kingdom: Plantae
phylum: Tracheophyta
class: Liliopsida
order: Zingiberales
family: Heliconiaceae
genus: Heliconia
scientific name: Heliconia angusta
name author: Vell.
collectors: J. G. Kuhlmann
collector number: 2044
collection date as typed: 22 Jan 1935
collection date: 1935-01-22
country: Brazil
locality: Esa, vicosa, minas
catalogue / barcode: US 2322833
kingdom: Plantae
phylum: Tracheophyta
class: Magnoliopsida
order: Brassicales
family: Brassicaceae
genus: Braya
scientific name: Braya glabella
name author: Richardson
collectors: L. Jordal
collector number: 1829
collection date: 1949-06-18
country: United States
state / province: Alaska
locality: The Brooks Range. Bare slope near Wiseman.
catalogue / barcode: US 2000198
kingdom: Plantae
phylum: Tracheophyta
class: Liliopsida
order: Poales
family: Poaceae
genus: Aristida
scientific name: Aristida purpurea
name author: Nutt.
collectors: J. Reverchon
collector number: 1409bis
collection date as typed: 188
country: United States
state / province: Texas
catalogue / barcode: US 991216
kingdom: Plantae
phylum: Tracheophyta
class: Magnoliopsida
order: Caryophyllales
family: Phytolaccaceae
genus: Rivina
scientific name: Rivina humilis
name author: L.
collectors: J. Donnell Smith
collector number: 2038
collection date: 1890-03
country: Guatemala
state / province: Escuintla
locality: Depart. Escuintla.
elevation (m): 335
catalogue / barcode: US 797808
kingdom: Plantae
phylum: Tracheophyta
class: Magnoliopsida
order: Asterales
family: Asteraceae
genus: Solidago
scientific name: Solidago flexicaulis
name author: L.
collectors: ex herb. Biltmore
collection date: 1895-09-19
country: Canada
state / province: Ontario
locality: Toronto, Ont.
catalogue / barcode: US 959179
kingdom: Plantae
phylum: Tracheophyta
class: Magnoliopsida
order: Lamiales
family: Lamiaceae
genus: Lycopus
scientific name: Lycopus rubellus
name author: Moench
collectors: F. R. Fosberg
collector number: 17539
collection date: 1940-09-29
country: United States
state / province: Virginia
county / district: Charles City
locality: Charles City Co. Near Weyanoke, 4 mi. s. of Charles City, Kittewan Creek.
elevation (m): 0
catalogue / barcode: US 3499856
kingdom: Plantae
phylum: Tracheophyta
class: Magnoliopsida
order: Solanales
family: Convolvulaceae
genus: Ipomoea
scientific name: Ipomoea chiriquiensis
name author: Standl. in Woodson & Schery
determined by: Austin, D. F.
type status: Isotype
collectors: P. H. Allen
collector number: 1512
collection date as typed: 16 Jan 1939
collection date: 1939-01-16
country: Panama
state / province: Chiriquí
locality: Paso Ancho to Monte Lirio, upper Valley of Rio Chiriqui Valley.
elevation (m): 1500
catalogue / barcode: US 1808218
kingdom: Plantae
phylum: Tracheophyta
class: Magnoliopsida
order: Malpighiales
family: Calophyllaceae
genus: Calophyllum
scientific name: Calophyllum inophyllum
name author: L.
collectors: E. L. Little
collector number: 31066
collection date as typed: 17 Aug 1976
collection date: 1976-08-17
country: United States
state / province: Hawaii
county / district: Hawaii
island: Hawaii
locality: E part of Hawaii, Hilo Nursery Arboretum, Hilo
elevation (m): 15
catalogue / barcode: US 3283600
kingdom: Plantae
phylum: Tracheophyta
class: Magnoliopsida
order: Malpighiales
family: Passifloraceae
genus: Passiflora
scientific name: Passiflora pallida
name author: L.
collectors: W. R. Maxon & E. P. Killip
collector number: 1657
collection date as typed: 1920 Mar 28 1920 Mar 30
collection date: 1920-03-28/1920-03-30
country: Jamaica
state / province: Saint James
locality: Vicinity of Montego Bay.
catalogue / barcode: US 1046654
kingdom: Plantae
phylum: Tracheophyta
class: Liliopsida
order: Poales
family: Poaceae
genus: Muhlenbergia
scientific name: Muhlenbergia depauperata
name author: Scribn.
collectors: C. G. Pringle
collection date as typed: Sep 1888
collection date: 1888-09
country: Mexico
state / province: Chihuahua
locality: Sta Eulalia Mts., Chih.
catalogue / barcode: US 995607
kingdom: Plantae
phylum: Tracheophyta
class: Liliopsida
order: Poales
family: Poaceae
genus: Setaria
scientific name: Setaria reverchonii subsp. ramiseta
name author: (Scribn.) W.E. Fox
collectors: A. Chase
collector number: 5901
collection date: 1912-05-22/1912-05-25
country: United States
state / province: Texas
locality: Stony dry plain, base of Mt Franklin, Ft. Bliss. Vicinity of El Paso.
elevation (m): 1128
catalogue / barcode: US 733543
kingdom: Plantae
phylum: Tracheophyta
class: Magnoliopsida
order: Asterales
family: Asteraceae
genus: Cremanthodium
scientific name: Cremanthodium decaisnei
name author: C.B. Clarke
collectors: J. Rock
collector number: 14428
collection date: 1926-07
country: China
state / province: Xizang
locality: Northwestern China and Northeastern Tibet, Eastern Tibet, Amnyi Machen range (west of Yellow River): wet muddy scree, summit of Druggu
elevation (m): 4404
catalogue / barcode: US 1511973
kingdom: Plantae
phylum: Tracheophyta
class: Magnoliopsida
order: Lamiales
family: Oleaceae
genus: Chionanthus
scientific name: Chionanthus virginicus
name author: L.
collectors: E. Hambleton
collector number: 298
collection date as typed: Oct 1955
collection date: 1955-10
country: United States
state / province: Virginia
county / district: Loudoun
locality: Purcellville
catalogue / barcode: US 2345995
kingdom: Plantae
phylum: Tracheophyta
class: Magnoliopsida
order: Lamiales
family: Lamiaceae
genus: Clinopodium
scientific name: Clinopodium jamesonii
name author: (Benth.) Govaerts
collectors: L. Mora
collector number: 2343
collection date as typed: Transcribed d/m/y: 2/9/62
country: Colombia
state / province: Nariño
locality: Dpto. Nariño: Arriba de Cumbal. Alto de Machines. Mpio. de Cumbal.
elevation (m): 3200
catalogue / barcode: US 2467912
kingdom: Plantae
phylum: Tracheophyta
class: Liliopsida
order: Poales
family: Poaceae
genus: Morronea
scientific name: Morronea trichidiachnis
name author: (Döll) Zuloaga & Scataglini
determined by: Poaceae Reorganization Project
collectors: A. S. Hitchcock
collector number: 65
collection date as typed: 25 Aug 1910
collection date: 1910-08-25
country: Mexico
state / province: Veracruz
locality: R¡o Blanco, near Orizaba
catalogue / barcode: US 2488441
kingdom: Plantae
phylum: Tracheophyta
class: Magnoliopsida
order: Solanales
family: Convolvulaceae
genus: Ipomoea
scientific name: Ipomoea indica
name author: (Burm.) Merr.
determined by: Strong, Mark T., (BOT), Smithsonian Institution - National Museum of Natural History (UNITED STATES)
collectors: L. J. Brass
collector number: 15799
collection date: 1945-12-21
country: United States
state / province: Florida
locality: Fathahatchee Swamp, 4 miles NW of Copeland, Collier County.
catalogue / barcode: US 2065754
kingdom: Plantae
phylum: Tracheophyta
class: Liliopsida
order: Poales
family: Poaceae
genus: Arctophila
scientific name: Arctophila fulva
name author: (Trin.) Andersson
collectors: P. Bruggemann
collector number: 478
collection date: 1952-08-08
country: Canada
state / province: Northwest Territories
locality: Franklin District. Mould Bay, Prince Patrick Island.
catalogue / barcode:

++++++++

### Stated task
Write out the listing above again, swapping every "collectors" for "collected by" and leaving everything else unchanged.

### The solution
kingdom: Plantae
phylum: Tracheophyta
class: Liliopsida
order: Zingiberales
family: Heliconiaceae
genus: Heliconia
scientific name: Heliconia angusta
name author: Vell.
collected by: J. G. Kuhlmann
collector number: 2044
collection date as typed: 22 Jan 1935
collection date: 1935-01-22
country: Brazil
locality: Esa, vicosa, minas
catalogue / barcode: US 2322833
kingdom: Plantae
phylum: Tracheophyta
class: Magnoliopsida
order: Brassicales
family: Brassicaceae
genus: Braya
scientific name: Braya glabella
name author: Richardson
collected by: L. Jordal
collector number: 1829
collection date: 1949-06-18
country: United States
state / province: Alaska
locality: The Brooks Range. Bare slope near Wiseman.
catalogue / barcode: US 2000198
kingdom: Plantae
phylum: Tracheophyta
class: Liliopsida
order: Poales
family: Poaceae
genus: Aristida
scientific name: Aristida purpurea
name author: Nutt.
collected by: J. Reverchon
collector number: 1409bis
collection date as typed: 188
country: United States
state / province: Texas
catalogue / barcode: US 991216
kingdom: Plantae
phylum: Tracheophyta
class: Magnoliopsida
order: Caryophyllales
family: Phytolaccaceae
genus: Rivina
scientific name: Rivina humilis
name author: L.
collected by: J. Donnell Smith
collector number: 2038
collection date: 1890-03
country: Guatemala
state / province: Escuintla
locality: Depart. Escuintla.
elevation (m): 335
catalogue / barcode: US 797808
kingdom: Plantae
phylum: Tracheophyta
class: Magnoliopsida
order: Asterales
family: Asteraceae
genus: Solidago
scientific name: Solidago flexicaulis
name author: L.
collected by: ex herb. Biltmore
collection date: 1895-09-19
country: Canada
state / province: Ontario
locality: Toronto, Ont.
catalogue / barcode: US 959179
kingdom: Plantae
phylum: Tracheophyta
class: Magnoliopsida
order: Lamiales
family: Lamiaceae
genus: Lycopus
scientific name: Lycopus rubellus
name author: Moench
collected by: F. R. Fosberg
collector number: 17539
collection date: 1940-09-29
country: United States
state / province: Virginia
county / district: Charles City
locality: Charles City Co. Near Weyanoke, 4 mi. s. of Charles City, Kittewan Creek.
elevation (m): 0
catalogue / barcode: US 3499856
kingdom: Plantae
phylum: Tracheophyta
class: Magnoliopsida
order: Solanales
family: Convolvulaceae
genus: Ipomoea
scientific name: Ipomoea chiriquiensis
name author: Standl. in Woodson & Schery
determined by: Austin, D. F.
type status: Isotype
collected by: P. H. Allen
collector number: 1512
collection date as typed: 16 Jan 1939
collection date: 1939-01-16
country: Panama
state / province: Chiriquí
locality: Paso Ancho to Monte Lirio, upper Valley of Rio Chiriqui Valley.
elevation (m): 1500
catalogue / barcode: US 1808218
kingdom: Plantae
phylum: Tracheophyta
class: Magnoliopsida
order: Malpighiales
family: Calophyllaceae
genus: Calophyllum
scientific name: Calophyllum inophyllum
name author: L.
collected by: E. L. Little
collector number: 31066
collection date as typed: 17 Aug 1976
collection date: 1976-08-17
country: United States
state / province: Hawaii
county / district: Hawaii
island: Hawaii
locality: E part of Hawaii, Hilo Nursery Arboretum, Hilo
elevation (m): 15
catalogue / barcode: US 3283600
kingdom: Plantae
phylum: Tracheophyta
class: Magnoliopsida
order: Malpighiales
family: Passifloraceae
genus: Passiflora
scientific name: Passiflora pallida
name author: L.
collected by: W. R. Maxon & E. P. Killip
collector number: 1657
collection date as typed: 1920 Mar 28 1920 Mar 30
collection date: 1920-03-28/1920-03-30
country: Jamaica
state / province: Saint James
locality: Vicinity of Montego Bay.
catalogue / barcode: US 1046654
kingdom: Plantae
phylum: Tracheophyta
class: Liliopsida
order: Poales
family: Poaceae
genus: Muhlenbergia
scientific name: Muhlenbergia depauperata
name author: Scribn.
collected by: C. G. Pringle
collection date as typed: Sep 1888
collection date: 1888-09
country: Mexico
state / province: Chihuahua
locality: Sta Eulalia Mts., Chih.
catalogue / barcode: US 995607
kingdom: Plantae
phylum: Tracheophyta
class: Liliopsida
order: Poales
family: Poaceae
genus: Setaria
scientific name: Setaria reverchonii subsp. ramiseta
name author: (Scribn.) W.E. Fox
collected by: A. Chase
collector number: 5901
collection date: 1912-05-22/1912-05-25
country: United States
state / province: Texas
locality: Stony dry plain, base of Mt Franklin, Ft. Bliss. Vicinity of El Paso.
elevation (m): 1128
catalogue / barcode: US 733543
kingdom: Plantae
phylum: Tracheophyta
class: Magnoliopsida
order: Asterales
family: Asteraceae
genus: Cremanthodium
scientific name: Cremanthodium decaisnei
name author: C.B. Clarke
collected by: J. Rock
collector number: 14428
collection date: 1926-07
country: China
state / province: Xizang
locality: Northwestern China and Northeastern Tibet, Eastern Tibet, Amnyi Machen range (west of Yellow River): wet muddy scree, summit of Druggu
elevation (m): 4404
catalogue / barcode: US 1511973
kingdom: Plantae
phylum: Tracheophyta
class: Magnoliopsida
order: Lamiales
family: Oleaceae
genus: Chionanthus
scientific name: Chionanthus virginicus
name author: L.
collected by: E. Hambleton
collector number: 298
collection date as typed: Oct 1955
collection date: 1955-10
country: United States
state / province: Virginia
county / district: Loudoun
locality: Purcellville
catalogue / barcode: US 2345995
kingdom: Plantae
phylum: Tracheophyta
class: Magnoliopsida
order: Lamiales
family: Lamiaceae
genus: Clinopodium
scientific name: Clinopodium jamesonii
name author: (Benth.) Govaerts
collected by: L. Mora
collector number: 2343
collection date as typed: Transcribed d/m/y: 2/9/62
country: Colombia
state / province: Nariño
locality: Dpto. Nariño: Arriba de Cumbal. Alto de Machines. Mpio. de Cumbal.
elevation (m): 3200
catalogue / barcode: US 2467912
kingdom: Plantae
phylum: Tracheophyta
class: Liliopsida
order: Poales
family: Poaceae
genus: Morronea
scientific name: Morronea trichidiachnis
name author: (Döll) Zuloaga & Scataglini
determined by: Poaceae Reorganization Project
collected by: A. S. Hitchcock
collector number: 65
collection date as typed: 25 Aug 1910
collection date: 1910-08-25
country: Mexico
state / province: Veracruz
locality: R¡o Blanco, near Orizaba
catalogue / barcode: US 2488441
kingdom: Plantae
phylum: Tracheophyta
class: Magnoliopsida
order: Solanales
family: Convolvulaceae
genus: Ipomoea
scientific name: Ipomoea indica
name author: (Burm.) Merr.
determined by: Strong, Mark T., (BOT), Smithsonian Institution - National Museum of Natural History (UNITED STATES)
collected by: L. J. Brass
collector number: 15799
collection date: 1945-12-21
country: United States
state / province: Florida
locality: Fathahatchee Swamp, 4 miles NW of Copeland, Collier County.
catalogue / barcode: US 2065754
kingdom: Plantae
phylum: Tracheophyta
class: Liliopsida
order: Poales
family: Poaceae
genus: Arctophila
scientific name: Arctophila fulva
name author: (Trin.) Andersson
collected by: P. Bruggemann
collector number: 478
collection date: 1952-08-08
country: Canada
state / province: Northwest Territories
locality: Franklin District. Mould Bay, Prince Patrick Island.
catalogue / barcode:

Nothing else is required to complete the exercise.